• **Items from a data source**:
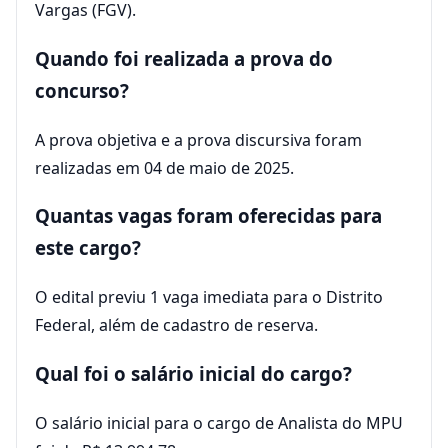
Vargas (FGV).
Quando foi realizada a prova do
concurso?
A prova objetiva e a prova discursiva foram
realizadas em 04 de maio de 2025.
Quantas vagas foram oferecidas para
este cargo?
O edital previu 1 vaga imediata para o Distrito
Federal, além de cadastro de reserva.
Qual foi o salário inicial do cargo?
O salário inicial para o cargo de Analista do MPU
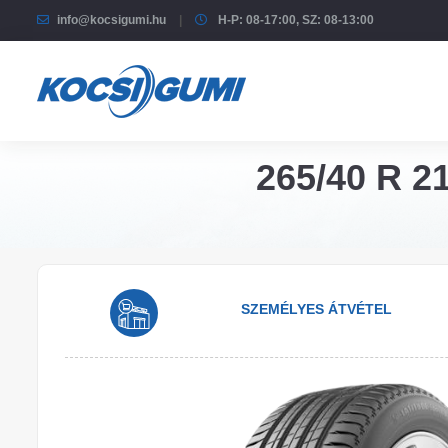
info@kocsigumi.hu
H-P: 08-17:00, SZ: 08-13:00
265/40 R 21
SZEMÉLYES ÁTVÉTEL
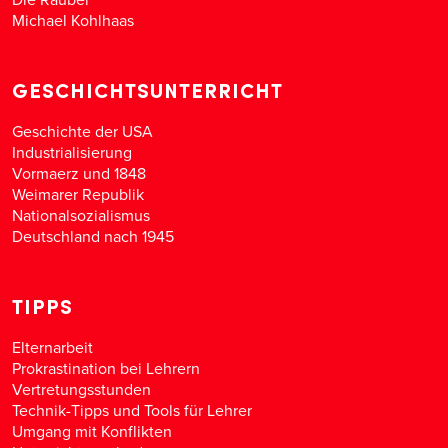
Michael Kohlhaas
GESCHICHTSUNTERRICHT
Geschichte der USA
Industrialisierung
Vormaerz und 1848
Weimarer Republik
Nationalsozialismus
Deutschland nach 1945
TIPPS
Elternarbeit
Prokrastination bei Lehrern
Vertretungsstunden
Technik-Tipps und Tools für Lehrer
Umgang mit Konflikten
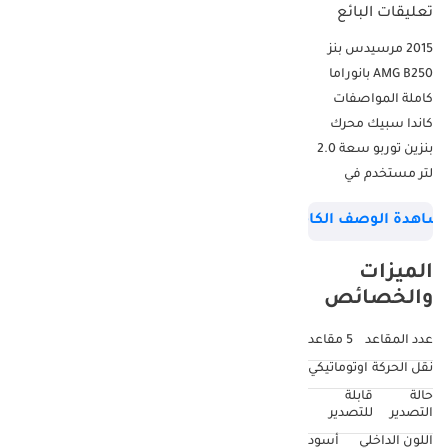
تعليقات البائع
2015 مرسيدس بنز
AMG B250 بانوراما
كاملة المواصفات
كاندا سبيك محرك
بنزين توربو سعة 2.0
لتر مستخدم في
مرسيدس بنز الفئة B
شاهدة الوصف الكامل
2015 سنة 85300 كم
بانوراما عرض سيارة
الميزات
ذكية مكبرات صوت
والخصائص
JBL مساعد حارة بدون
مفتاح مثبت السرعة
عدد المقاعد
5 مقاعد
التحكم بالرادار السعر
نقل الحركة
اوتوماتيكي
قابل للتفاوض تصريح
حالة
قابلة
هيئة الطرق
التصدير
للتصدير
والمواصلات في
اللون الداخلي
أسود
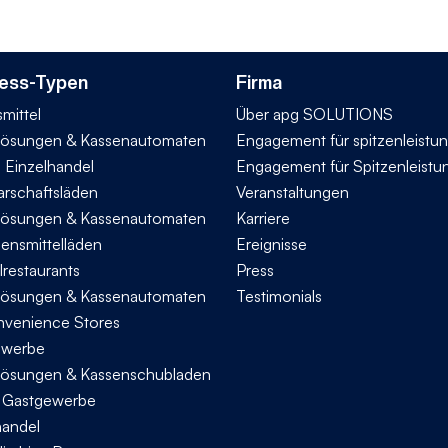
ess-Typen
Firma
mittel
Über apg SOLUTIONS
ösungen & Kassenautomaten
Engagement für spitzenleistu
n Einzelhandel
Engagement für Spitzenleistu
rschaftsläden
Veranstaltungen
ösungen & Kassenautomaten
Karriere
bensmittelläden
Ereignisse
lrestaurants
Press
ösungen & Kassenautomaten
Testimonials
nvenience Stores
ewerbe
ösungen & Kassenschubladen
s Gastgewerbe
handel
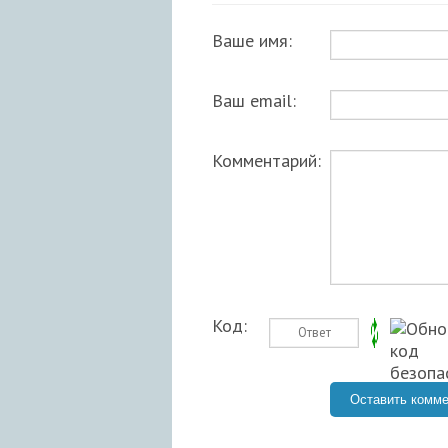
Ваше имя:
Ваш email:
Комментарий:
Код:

==

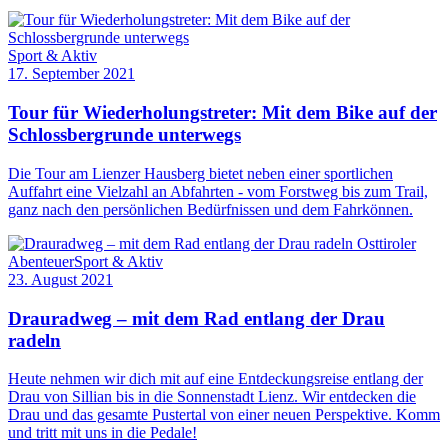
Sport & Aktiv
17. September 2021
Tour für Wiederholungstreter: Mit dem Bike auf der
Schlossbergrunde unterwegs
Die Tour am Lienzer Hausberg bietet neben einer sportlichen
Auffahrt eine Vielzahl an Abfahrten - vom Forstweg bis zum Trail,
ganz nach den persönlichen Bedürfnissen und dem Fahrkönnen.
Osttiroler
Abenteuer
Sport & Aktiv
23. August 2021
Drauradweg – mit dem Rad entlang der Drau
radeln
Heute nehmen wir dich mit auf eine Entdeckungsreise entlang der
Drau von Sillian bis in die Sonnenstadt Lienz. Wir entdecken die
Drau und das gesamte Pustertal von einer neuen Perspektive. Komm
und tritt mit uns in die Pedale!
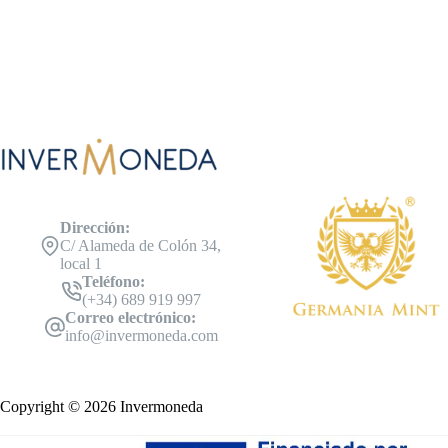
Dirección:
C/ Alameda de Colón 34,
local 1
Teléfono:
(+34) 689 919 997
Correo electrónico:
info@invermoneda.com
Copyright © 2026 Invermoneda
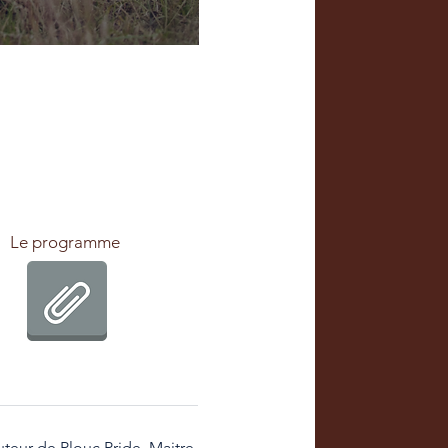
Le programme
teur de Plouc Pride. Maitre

• **About this exercise**: Starting at the line that has "info@kocsigumi.hu" and stopping after the line that has "SZEMÉLYES ÁTVÉTEL", rewrite those lines of the listing with "265/40" renamed to "255/45" and nothing else altered.

• **Response to this exercise**:
info@kocsigumi.hu
H-P: 08-17:00, SZ: 08-13:00
255/45 R 21
SZEMÉLYES ÁTVÉTEL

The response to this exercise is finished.